WHAT IS REQUIRED >>
Quote the entries below from the line with "#c99183; stroke: #875247" through the line with "middle; dominant-baseline: central;", both ends included, and only those lines.

**** DATA SECTION

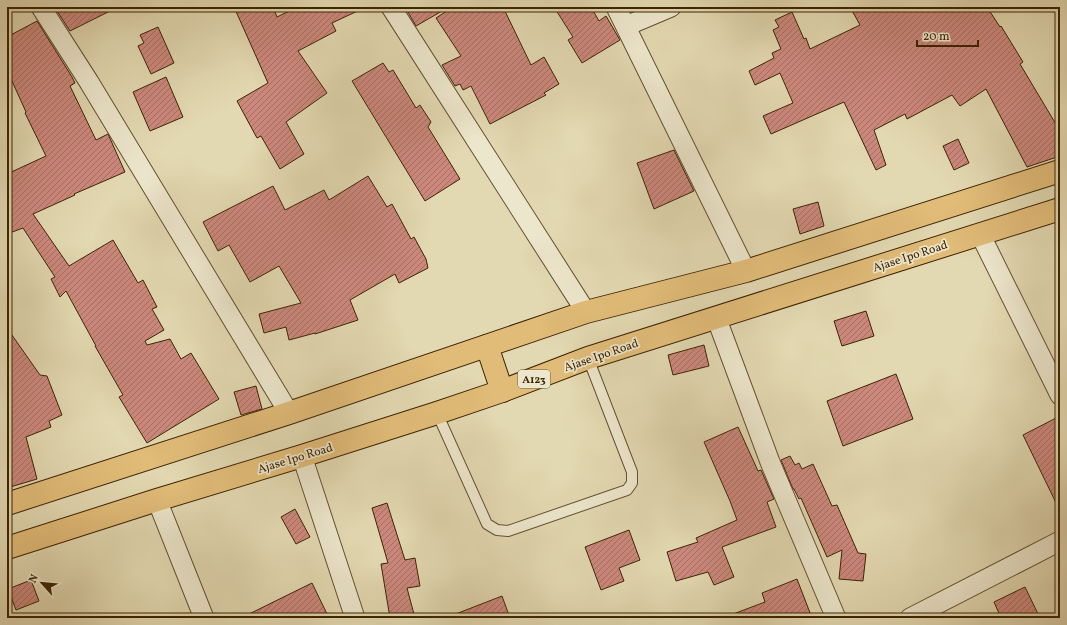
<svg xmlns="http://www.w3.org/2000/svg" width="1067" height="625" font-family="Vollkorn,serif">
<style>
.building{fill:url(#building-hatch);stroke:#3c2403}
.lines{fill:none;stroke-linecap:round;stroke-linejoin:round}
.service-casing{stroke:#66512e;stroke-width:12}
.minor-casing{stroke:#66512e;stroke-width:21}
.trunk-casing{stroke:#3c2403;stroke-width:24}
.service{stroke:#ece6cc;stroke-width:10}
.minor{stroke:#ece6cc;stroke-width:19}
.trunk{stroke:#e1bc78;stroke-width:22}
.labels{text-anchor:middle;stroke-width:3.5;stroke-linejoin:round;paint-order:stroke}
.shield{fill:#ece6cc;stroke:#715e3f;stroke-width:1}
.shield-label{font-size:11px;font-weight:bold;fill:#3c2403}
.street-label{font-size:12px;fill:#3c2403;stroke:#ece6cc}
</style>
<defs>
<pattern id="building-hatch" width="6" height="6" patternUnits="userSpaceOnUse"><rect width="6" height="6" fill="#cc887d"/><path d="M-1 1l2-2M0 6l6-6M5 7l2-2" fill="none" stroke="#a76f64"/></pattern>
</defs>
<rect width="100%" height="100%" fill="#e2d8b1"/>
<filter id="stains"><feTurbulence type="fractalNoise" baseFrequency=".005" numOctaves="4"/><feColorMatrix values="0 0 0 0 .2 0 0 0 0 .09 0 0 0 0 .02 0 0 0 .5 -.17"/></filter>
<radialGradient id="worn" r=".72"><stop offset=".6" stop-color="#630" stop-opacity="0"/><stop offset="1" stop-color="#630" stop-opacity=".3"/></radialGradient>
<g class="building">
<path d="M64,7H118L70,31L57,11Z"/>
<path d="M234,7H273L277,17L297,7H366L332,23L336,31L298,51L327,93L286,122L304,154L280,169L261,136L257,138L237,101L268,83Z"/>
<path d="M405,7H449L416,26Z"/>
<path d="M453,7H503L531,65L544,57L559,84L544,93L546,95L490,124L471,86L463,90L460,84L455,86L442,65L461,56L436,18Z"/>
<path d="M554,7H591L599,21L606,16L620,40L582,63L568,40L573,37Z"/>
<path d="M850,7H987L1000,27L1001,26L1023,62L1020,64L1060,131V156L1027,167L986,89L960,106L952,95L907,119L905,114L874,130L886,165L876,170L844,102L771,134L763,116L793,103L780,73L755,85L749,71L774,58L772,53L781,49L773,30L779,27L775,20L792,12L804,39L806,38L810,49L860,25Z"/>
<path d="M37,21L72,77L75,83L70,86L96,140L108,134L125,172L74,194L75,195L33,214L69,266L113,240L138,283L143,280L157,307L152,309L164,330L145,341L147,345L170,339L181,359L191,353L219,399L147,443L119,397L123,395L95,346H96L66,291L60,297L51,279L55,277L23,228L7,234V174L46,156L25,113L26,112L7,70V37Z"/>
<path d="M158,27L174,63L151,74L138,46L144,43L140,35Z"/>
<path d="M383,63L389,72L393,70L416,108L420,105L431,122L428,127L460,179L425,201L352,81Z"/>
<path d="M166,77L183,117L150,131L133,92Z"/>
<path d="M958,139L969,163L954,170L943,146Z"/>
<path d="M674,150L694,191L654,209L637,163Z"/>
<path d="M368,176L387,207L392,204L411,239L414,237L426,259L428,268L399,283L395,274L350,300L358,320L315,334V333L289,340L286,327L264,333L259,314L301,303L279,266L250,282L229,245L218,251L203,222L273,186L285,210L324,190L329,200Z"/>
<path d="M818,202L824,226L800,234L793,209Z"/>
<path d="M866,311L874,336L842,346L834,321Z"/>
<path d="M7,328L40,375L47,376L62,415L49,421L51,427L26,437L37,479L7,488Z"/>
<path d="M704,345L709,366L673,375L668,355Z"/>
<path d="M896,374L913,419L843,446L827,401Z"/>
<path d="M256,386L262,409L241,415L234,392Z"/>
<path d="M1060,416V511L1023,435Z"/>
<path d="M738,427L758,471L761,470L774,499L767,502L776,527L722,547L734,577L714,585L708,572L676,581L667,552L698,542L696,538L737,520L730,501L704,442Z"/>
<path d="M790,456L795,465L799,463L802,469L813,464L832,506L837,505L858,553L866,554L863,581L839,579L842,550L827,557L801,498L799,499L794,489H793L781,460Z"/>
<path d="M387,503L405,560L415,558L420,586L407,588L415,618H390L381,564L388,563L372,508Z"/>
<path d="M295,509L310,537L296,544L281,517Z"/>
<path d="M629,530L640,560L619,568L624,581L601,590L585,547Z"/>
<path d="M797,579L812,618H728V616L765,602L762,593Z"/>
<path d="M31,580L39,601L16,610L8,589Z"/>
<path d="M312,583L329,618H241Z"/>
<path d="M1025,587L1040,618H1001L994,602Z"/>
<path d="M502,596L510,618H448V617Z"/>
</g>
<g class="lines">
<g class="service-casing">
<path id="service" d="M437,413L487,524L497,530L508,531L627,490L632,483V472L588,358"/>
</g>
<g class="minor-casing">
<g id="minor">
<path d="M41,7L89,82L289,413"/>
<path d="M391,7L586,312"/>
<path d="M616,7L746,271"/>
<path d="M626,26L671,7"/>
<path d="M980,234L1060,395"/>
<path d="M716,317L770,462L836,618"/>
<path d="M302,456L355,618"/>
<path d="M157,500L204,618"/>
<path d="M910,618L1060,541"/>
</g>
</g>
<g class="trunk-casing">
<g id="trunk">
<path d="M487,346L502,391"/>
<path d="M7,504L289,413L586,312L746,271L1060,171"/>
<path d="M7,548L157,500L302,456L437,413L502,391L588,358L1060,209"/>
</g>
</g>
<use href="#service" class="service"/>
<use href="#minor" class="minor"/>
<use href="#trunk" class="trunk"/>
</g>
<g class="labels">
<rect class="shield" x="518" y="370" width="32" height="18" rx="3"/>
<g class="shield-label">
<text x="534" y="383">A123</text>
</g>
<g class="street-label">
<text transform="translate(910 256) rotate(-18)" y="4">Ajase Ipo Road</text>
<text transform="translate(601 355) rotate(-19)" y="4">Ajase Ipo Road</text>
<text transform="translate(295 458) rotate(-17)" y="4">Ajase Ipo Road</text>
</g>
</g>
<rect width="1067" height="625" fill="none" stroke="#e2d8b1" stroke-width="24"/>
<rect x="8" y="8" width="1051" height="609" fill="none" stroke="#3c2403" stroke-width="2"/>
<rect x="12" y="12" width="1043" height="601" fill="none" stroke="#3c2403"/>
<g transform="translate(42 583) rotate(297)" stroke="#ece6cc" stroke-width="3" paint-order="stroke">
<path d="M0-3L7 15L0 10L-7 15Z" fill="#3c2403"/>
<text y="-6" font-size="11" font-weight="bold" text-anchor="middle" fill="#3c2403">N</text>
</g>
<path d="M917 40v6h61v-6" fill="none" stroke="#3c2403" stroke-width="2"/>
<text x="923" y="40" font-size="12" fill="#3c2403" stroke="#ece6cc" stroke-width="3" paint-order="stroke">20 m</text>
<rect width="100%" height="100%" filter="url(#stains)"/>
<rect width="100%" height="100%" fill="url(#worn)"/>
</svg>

********
**** DATA SECTION

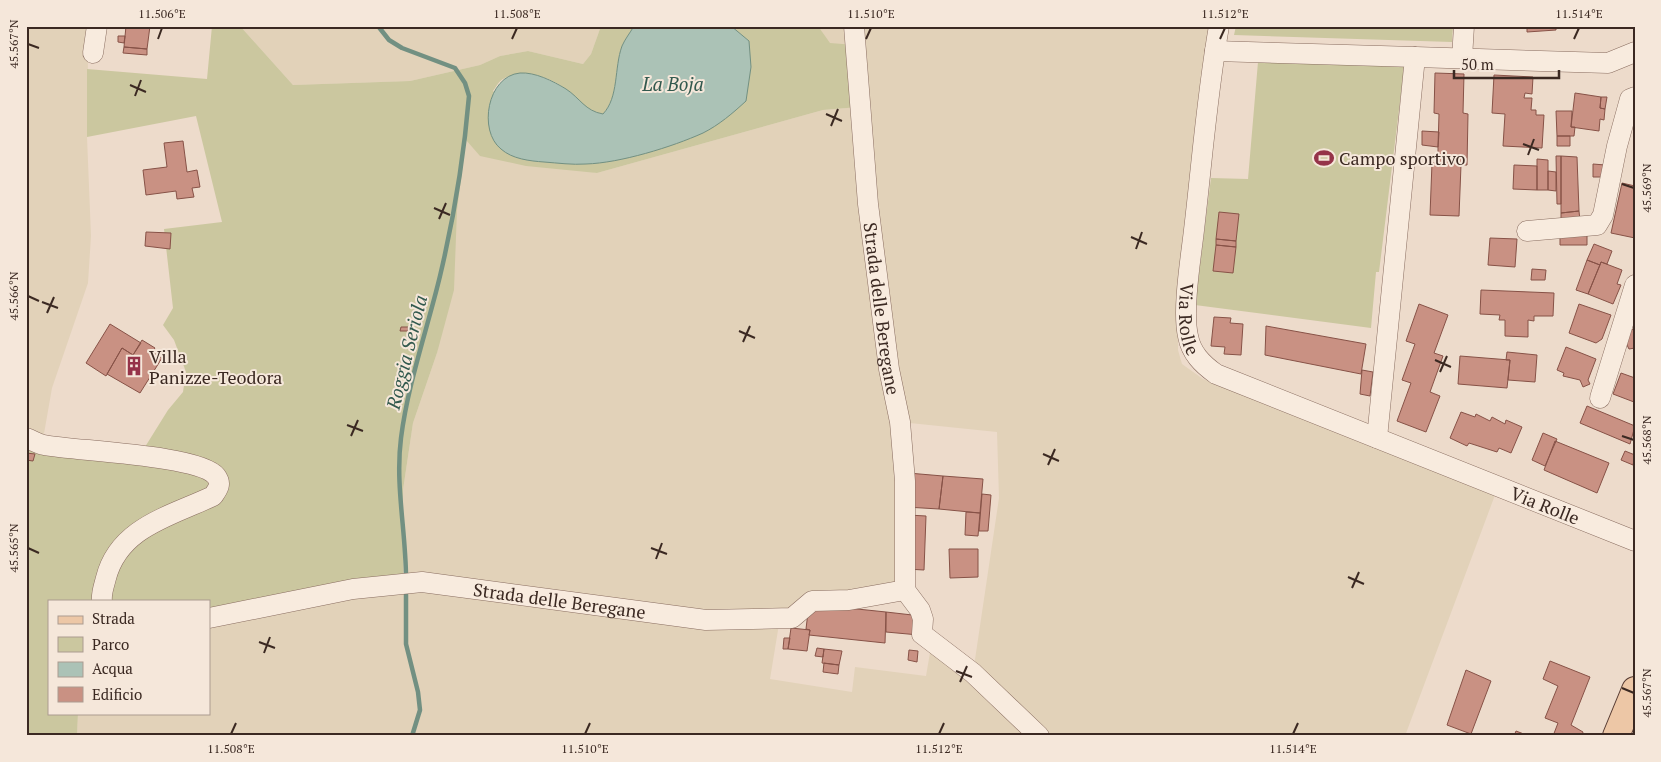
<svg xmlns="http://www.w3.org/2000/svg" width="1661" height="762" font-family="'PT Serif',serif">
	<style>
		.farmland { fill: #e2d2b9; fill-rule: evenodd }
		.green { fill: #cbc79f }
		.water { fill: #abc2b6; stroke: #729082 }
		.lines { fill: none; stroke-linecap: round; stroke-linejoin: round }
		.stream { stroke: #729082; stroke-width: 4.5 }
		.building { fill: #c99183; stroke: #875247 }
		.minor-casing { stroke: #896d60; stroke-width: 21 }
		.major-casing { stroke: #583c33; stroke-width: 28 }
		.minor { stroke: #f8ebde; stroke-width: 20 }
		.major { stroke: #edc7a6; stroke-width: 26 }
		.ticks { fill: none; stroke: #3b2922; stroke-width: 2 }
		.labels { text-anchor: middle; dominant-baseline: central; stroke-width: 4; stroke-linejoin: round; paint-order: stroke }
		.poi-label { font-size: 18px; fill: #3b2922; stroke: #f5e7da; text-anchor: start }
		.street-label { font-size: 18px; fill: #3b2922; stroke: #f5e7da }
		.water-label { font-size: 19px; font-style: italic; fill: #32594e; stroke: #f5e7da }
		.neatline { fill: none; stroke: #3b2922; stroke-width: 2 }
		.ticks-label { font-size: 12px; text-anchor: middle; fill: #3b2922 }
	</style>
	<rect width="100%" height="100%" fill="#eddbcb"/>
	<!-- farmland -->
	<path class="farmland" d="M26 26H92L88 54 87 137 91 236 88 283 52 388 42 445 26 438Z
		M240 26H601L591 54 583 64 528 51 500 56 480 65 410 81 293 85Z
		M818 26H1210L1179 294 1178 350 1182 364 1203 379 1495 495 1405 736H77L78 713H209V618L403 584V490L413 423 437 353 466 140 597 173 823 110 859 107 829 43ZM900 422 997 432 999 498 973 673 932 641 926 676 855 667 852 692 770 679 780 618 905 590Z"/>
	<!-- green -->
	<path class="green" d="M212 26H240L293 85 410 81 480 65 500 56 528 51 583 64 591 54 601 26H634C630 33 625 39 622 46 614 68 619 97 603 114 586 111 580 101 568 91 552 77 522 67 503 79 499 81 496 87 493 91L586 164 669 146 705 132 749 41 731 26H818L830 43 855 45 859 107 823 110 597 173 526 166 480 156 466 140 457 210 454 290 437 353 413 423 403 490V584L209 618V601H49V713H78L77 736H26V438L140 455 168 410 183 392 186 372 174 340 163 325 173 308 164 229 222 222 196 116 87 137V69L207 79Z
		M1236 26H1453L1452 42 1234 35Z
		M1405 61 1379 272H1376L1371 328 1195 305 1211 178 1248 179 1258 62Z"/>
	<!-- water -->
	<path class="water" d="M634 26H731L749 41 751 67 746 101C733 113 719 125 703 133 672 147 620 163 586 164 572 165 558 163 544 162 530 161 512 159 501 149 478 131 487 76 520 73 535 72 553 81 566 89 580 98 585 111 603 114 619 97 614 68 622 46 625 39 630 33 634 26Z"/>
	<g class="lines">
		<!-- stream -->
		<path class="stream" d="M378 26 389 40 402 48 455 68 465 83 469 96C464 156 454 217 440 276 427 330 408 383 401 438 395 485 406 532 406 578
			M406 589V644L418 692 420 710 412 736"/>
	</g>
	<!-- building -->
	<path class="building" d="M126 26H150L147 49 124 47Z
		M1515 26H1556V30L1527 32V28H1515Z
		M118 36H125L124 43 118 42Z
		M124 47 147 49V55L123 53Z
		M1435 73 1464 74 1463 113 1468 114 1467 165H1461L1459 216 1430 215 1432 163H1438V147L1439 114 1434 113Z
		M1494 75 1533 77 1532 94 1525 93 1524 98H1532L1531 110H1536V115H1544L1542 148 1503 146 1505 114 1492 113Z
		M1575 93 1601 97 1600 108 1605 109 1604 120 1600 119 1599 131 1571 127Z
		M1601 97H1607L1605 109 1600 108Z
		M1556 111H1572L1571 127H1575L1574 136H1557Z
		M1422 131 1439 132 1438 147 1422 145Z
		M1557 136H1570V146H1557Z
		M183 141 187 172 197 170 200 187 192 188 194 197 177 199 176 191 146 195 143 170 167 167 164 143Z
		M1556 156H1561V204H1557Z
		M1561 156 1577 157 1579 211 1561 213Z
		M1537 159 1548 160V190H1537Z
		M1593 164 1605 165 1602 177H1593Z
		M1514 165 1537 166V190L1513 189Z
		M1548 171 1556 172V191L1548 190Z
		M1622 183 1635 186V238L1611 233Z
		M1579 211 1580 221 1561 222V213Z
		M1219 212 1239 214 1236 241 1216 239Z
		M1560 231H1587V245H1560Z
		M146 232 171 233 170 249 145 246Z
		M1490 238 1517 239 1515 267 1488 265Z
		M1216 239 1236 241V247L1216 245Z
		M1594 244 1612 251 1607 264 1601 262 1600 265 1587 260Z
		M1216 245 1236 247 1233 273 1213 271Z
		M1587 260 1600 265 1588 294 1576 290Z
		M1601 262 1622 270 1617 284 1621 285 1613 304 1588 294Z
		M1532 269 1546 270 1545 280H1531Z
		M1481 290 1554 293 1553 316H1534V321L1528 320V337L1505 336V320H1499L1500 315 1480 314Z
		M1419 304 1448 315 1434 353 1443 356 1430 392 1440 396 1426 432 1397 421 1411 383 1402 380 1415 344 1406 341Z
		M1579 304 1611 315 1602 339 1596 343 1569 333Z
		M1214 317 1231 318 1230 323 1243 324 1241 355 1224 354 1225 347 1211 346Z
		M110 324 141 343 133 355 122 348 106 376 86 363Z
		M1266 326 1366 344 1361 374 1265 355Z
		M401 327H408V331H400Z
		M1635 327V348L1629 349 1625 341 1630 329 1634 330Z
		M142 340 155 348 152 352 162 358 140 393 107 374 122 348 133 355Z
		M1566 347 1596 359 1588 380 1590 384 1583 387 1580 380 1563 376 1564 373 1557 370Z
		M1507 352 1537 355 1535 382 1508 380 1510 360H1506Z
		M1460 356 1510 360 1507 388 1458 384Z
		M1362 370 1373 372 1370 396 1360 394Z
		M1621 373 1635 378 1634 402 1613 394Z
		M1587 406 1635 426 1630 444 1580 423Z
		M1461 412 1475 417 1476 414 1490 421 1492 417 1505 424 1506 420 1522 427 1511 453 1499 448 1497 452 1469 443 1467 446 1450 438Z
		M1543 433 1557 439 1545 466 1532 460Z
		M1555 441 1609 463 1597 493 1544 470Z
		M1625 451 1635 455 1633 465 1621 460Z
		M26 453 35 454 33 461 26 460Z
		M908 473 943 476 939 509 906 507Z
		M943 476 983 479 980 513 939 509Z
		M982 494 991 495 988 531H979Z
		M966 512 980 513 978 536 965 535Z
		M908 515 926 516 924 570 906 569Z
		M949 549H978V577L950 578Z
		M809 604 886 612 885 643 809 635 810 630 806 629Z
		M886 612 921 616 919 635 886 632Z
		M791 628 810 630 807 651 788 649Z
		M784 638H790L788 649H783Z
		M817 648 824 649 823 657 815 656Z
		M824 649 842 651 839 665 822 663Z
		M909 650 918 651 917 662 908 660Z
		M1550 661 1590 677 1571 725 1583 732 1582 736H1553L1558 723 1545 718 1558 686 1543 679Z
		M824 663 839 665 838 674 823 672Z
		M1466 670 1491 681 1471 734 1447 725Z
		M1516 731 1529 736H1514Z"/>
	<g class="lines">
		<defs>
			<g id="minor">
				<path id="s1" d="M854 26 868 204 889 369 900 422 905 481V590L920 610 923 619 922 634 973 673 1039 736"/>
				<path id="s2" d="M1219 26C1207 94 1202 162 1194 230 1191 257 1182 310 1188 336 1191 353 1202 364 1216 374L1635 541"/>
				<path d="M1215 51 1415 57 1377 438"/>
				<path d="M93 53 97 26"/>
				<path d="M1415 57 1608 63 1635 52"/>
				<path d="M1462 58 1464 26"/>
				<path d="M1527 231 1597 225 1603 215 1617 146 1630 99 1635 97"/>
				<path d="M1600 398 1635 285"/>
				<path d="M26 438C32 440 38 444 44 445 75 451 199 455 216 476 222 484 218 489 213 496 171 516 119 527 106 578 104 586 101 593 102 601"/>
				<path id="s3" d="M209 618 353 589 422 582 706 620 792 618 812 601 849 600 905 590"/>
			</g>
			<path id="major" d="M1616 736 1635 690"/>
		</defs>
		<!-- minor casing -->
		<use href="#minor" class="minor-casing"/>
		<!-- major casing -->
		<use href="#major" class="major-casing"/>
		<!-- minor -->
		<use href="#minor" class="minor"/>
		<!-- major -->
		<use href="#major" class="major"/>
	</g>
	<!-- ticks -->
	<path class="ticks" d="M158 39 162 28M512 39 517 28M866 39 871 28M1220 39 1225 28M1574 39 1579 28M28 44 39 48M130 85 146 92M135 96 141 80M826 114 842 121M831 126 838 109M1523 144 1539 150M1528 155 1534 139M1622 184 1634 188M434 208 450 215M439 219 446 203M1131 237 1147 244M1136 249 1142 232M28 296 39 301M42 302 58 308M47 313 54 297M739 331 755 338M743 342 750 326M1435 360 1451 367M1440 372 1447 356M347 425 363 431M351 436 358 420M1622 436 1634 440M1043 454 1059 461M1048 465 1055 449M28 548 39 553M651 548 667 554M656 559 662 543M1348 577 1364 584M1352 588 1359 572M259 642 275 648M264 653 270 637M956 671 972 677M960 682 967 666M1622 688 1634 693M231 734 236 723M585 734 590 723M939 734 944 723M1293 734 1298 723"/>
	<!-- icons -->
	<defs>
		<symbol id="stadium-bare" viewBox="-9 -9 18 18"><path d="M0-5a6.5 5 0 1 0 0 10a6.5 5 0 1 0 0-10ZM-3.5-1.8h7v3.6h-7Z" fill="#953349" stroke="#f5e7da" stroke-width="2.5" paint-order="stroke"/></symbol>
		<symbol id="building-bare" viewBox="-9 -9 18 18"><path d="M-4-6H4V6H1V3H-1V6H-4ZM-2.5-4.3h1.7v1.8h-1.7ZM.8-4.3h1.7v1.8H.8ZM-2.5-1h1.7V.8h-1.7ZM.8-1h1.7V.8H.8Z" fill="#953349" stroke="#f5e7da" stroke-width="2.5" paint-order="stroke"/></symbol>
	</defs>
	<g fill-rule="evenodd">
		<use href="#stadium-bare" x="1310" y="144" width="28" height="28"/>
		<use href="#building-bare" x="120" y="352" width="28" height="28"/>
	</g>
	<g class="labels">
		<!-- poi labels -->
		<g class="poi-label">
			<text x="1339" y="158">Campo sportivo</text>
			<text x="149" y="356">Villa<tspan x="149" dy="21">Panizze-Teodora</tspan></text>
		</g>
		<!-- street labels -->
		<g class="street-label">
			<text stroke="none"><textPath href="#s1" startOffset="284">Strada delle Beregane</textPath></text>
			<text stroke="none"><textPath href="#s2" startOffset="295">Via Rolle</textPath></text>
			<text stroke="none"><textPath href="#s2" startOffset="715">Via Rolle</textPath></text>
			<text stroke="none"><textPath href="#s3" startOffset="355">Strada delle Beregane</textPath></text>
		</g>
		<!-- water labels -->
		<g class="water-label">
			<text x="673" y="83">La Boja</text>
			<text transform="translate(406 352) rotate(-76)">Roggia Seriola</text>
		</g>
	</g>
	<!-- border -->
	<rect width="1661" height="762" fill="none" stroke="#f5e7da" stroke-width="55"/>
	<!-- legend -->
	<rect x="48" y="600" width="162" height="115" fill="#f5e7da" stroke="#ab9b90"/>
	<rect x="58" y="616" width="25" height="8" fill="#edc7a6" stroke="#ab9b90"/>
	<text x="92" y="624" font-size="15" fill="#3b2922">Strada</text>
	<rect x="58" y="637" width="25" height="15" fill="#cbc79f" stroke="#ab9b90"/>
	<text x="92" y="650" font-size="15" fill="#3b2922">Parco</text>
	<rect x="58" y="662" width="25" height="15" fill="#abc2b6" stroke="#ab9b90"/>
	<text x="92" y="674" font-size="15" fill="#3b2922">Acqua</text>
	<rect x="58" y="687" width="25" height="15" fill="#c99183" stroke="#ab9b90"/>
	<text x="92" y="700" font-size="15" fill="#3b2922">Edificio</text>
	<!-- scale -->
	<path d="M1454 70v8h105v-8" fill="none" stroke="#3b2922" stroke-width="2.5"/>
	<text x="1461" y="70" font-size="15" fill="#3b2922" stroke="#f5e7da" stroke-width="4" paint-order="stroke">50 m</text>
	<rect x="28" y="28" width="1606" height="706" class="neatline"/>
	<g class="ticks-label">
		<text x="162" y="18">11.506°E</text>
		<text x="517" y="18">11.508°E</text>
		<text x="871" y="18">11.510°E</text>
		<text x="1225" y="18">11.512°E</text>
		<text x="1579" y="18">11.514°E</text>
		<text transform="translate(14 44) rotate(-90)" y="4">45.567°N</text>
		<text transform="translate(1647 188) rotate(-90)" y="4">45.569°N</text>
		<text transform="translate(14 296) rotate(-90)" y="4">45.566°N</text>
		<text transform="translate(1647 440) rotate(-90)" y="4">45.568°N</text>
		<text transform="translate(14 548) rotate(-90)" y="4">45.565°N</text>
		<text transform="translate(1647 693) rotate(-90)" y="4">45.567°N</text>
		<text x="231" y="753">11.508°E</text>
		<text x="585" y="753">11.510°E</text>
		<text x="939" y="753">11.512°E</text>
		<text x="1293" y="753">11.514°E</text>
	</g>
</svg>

********

EXERCISE ANSWER >>
		.building { fill: #c99183; stroke: #875247 }
		.minor-casing { stroke: #896d60; stroke-width: 21 }
		.major-casing { stroke: #583c33; stroke-width: 28 }
		.minor { stroke: #f8ebde; stroke-width: 20 }
		.major { stroke: #edc7a6; stroke-width: 26 }
		.ticks { fill: none; stroke: #3b2922; stroke-width: 2 }
		.labels { text-anchor: middle; dominant-baseline: central; stroke-width: 4; stroke-linejoin: round; paint-order: stroke }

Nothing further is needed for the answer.